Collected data
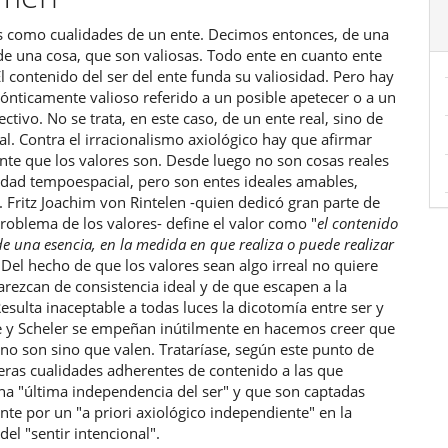
s como cualidades de un ente. Decimos entonces, de una
ulo
de una cosa, que son valiosas. Todo ente en cuanto ente
l contenido del ser del ente funda su valiosidad. Pero hay
ónticamente valioso referido a un posible apetecer o a un
ectivo. No se trata, en este caso, de un ente real, sino de
al. Contra el irracionalismo axiológico hay que afirmar
nte que los valores son. Desde luego no son cosas reales
idad tempoespacial, pero son entes ideales amables,
. Fritz Joachim von Rintelen -quien dedicó gran parte de
problema de los valores- define el valor como "
el contenido
de una esencia, en la medida en que realiza o puede realizar
). Del hecho de que los valores sean algo irreal no quiere
arezcan de consistencia ideal y de que escapen a la
esulta inaceptable a todas luces la dicotomía entre ser y
ze y Scheler se empeñan inútilmente en hacemos creer que
 no son sino que valen. Trataríase, según este punto de
eras cualidades adherentes de contenido a las que
na "última independencia del ser" y que son captadas
e por un "a priori axiológico independiente" en la
del "sentir intencional".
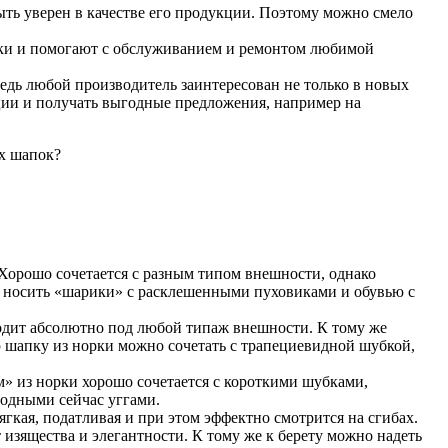
ыть уверен в качестве его продукции. Поэтому можно смело
пки и помогают с обслуживанием и ремонтом любимой
едь любой производитель заинтересован не только в новых
кции и получать выгодные предложения, например на
ых шапок?
Хорошо сочетается с разным типом внешности, однако
т носить «шарики» с расклешенными пуховиками и обувью с
дит абсолютно под любой типаж внешности. К тому же
ю шапку из норки можно сочетать с трапециевидной шубкой,
ом» из норки хорошо сочетается с короткими шубками,
модными сейчас уггами.
гкая, податливая и при этом эффектно смотрится на сгибах.
 изящества и элегантности. К тому же к берету можно надеть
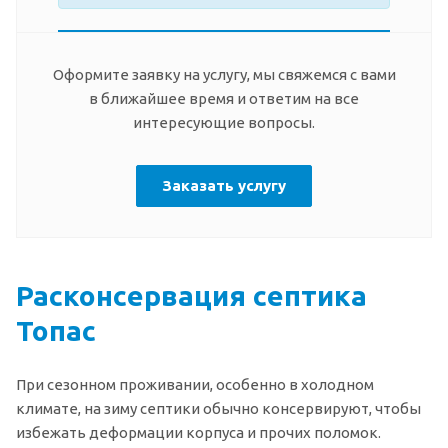
Оформите заявку на услугу, мы свяжемся с вами
в ближайшее время и ответим на все
интересующие вопросы.
Заказать услугу
Расконсервация септика
Топас
При сезонном проживании, особенно в холодном
климате, на зиму септики обычно консервируют, чтобы
избежать деформации корпуса и прочих поломок.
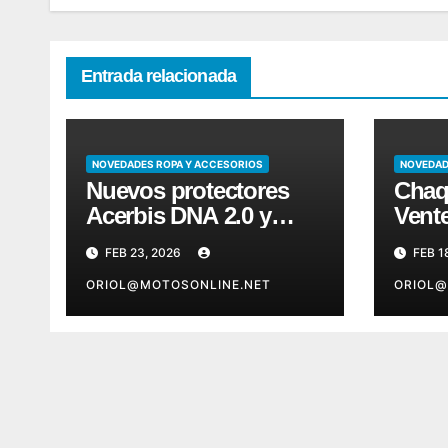
Entrada relacionada
NOVEDADES ROPA Y ACCESORIOS
NOVEDAD
Nuevos protectores
Chaq
Acerbis DNA 2.0 y
Vent
Plasma 2.0
Acer
FEB 23, 2026
FEB 1
ORIOL@MOTOSONLINE.NET
ORIOL@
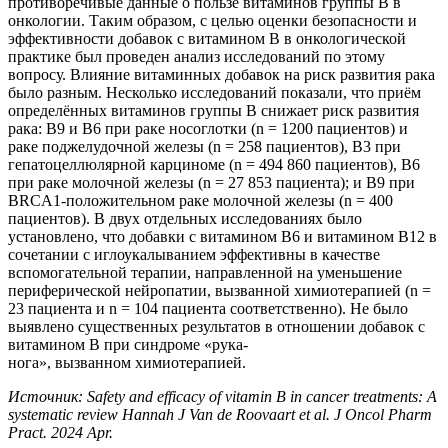
противоречивые данные о пользе витаминов группы B в
онкологии. Таким образом, с целью оценки безопасности и
эффективности добавок с витамином B в онкологической
практике был проведен анализ исследований по этому
вопросу. Влияние витаминных добавок на риск развития рака
было разным. Несколько исследований показали, что приём
определённых витаминов группы B снижает риск развития
рака: B9 и B6 при раке носоглотки (n = 1200 пациентов) и
раке поджелудочной железы (n = 258 пациентов), B3 при
гепатоцеллюлярной карциноме (n = 494 860 пациентов), B6
при раке молочной железы (n = 27 853 пациента); и B9 при
BRCA1-положительном раке молочной железы (n = 400
пациентов). В двух отдельных исследованиях было
установлено, что добавки с витамином B6 и витамином B12 в
сочетании с иглоукалыванием эффективны в качестве
вспомогательной терапии, направленной на уменьшение
периферической нейропатии, вызванной химиотерапией (n =
23 пациента и n = 104 пациента соответственно). Не было
выявлено существенных результатов в отношении добавок с
витамином B при синдроме «рука-
нога», вызванном химиотерапией.
Источник
: Safety and efficacy of vitamin B in cancer treatments: A
systematic review Hannah J Van de Roovaart et al. J Oncol Pharm
Pract. 2024 Apr.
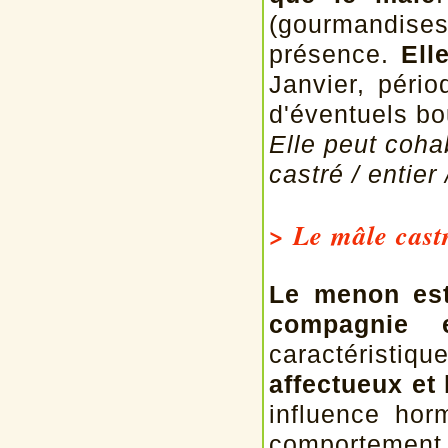
(gourmandises)
présence.
Ell
Janvier, périod
d'éventuels bo
Elle peut coha
castré / entier 
> Le mâle cast
Le menon est
compagnie e
caractéristiq
affectueux et 
influence hor
comportement d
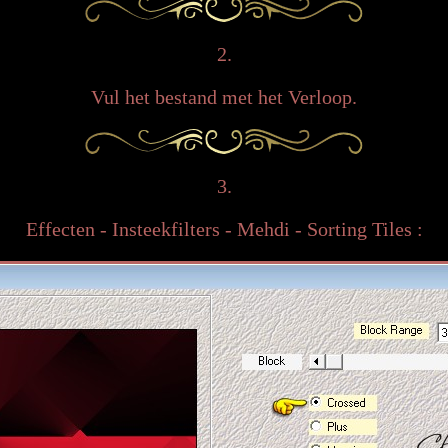
2.
Vul het bestand met het Verloop.
3.
Effecten - Insteekfilters - Mehdi - Sorting Tiles :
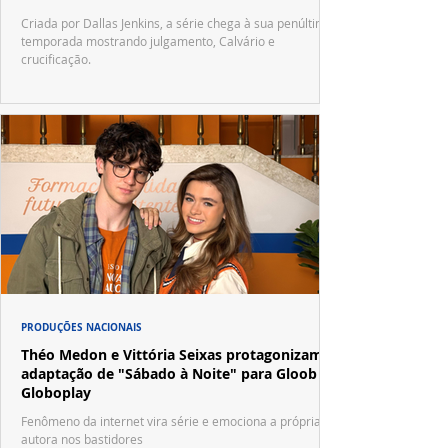
Criada por Dallas Jenkins, a série chega à sua penúltima
temporada mostrando julgamento, Calvário e
crucificação.
PRODUÇÕES NACIONAIS
Théo Medon e Vittória Seixas protagonizam
adaptação de "Sábado à Noite" para Gloob e
Globoplay
Fenômeno da internet vira série e emociona a própria
autora nos bastidores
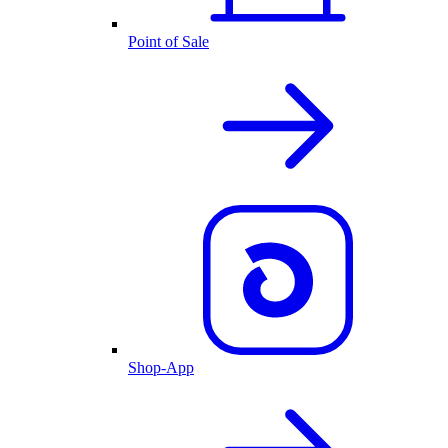
Point of Sale
Shop-App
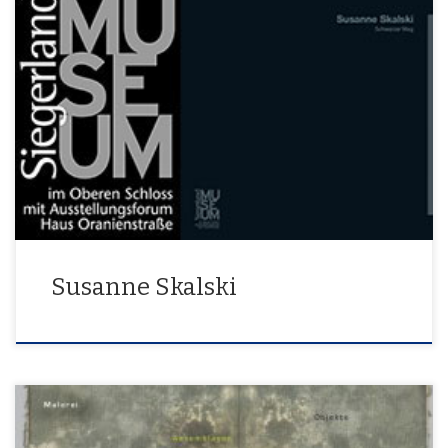
Schwarzer Weg
Susanne Skalski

* [Task] Put every line of text from the records above into a Markdown table with the columns "Row" and "Line", numbering the rows and skipping blank lines. Leave the pictures out of the answer.

* [Exercise output]
| Row | Line |
|---|---|
| 1 | s como cualidades de un ente. Decimos entonces, de una |
| 2 | ulo |
| 3 | de una cosa, que son valiosas. Todo ente en cuanto ente |
| 4 | l contenido del ser del ente funda su valiosidad. Pero hay |
| 5 | ónticamente valioso referido a un posible apetecer o a un |
| 6 | ectivo. No se trata, en este caso, de un ente real, sino de |
| 7 | al. Contra el irracionalismo axiológico hay que afirmar |
| 8 | nte que los valores son. Desde luego no son cosas reales |
| 9 | idad tempoespacial, pero son entes ideales amables, |
| 10 | . Fritz Joachim von Rintelen -quien dedicó gran parte de |
| 11 | problema de los valores- define el valor como " |
| 12 | el contenido |
| 13 | de una esencia, en la medida en que realiza o puede realizar |
| 14 | ). Del hecho de que los valores sean algo irreal no quiere |
| 15 | arezcan de consistencia ideal y de que escapen a la |
| 16 | esulta inaceptable a todas luces la dicotomía entre ser y |
| 17 | ze y Scheler se empeñan inútilmente en hacemos creer que |
| 18 |  no son sino que valen. Trataríase, según este punto de |
| 19 | eras cualidades adherentes de contenido a las que |
| 20 | na "última independencia del ser" y que son captadas |
| 21 | e por un "a priori axiológico independiente" en la |
| 22 | del "sentir intencional". |
| 23 | ыть уверен в качестве его продукции. Поэтому можно смело |
| 24 | пки и помогают с обслуживанием и ремонтом любимой |
| 25 | едь любой производитель заинтересован не только в новых |
| 26 | кции и получать выгодные предложения, например на |
| 27 | ых шапок? |
| 28 | Хорошо сочетается с разным типом внешности, однако |
| 29 | т носить «шарики» с расклешенными пуховиками и обувью с |
| 30 | дит абсолютно под любой типаж внешности. К тому же |
| 31 | ю шапку из норки можно сочетать с трапециевидной шубкой, |
| 32 | ом» из норки хорошо сочетается с короткими шубками, |
| 33 | модными сейчас уггами. |
| 34 | гкая, податливая и при этом эффектно смотрится на сгибах. |
| 35 |  изящества и элегантности. К тому же к берету можно надеть |
| 36 | Оформите заявку на услугу, мы свяжемся с вами |
| 37 | в ближайшее время и ответим на все |
| 38 | интересующие вопросы. |
| 39 | Заказать услугу |
| 40 | Расконсервация септика |
| 41 | Топас |
| 42 | При сезонном проживании, особенно в холодном |
| 43 | климате, на зиму септики обычно консервируют, чтобы |
| 44 | избежать деформации корпуса и прочих поломок. |
| 45 | Entrada relacionada |
| 46 | NOVEDADES ROPA Y ACCESORIOS |
| 47 | NOVEDAD |
| 48 | Nuevos protectores |
| 49 | Chaq |
| 50 | Acerbis DNA 2.0 y |
| 51 | Vent |
| 52 | Plasma 2.0 |
| 53 | Acer |
| 54 | FEB 23, 2026 |
| 55 | FEB 1 |
| 56 | ORIOL@MOTOSONLINE.NET |
| 57 | ORIOL@ |
| 58 | противоречивые данные о пользе витаминов группы B в |
| 59 | онкологии. Таким образом, с целью оценки безопасности и |
| 60 | эффективности добавок с витамином B в онкологической |
| 61 | практике был проведен анализ исследований по этому |
| 62 | вопросу. Влияние витаминных добавок на риск развития рака |
| 63 | было разным. Несколько исследований показали, что приём |
| 64 | определённых витаминов группы B снижает риск развития |
| 65 | рака: B9 и B6 при раке носоглотки (n = 1200 пациентов) и |
| 66 | раке поджелудочной железы (n = 258 пациентов), B3 при |
| 67 | гепатоцеллюлярной карциноме (n = 494 860 пациентов), B6 |
| 68 | при раке молочной железы (n = 27 853 пациента); и B9 при |
| 69 | BRCA1-положительном раке молочной железы (n = 400 |
| 70 | пациентов). В двух отдельных исследованиях было |
| 71 | установлено, что добавки с витамином B6 и витамином B12 в |
| 72 | сочетании с иглоукалыванием эффективны в качестве |
| 73 | вспомогательной терапии, направленной на уменьшение |
| 74 | периферической нейропатии, вызванной химиотерапией (n = |
| 75 | 23 пациента и n = 104 пациента соответственно). Не было |
| 76 | выявлено существенных результатов в отношении добавок с |
| 77 | витамином B при синдроме «рука- |
| 78 | нога», вызванном химиотерапией. |
| 79 | Источник |
| 80 | : Safety and efficacy of vitamin B in cancer treatments: A |
| 81 | systematic review Hannah J Van de Roovaart et al. J Oncol Pharm |
| 82 | Pract. 2024 Apr. |
| 83 | (gourmandises) |
| 84 | présence. |
| 85 | Ell |
| 86 | Janvier, périod |
| 87 | d'éventuels bo |
| 88 | Elle peut coha |
| 89 | castré / entier  |
| 90 | > Le mâle cast |
| 91 | Le menon est |
| 92 | compagnie e |
| 93 | caractéristiq |
| 94 | affectueux et  |
| 95 | influence hor |
| 96 | comportement d |
| 97 | 2. |
| 98 | Vul het bestand met het Verloop. |
| 99 | 3. |
| 100 | Effecten - Insteekfilters - Mehdi - Sorting Tiles : |
| 101 | Criada por Dallas Jenkins, a série chega à sua penúltima |
| 102 | temporada mostrando julgamento, Calvário e |
| 103 | crucificação. |
| 104 | PRODUÇÕES NACIONAIS |
| 105 | Théo Medon e Vittória Seixas protagonizam |
| 106 | adaptação de "Sábado à Noite" para Gloob e |
| 107 | Globoplay |
| 108 | Fenômeno da internet vira série e emociona a própria |
| 109 | autora nos bastidores |
| 110 | Point of Sale |
| 111 | Shop-App |
| 112 | Schwarzer Weg |
| 113 | Susanne Skalski |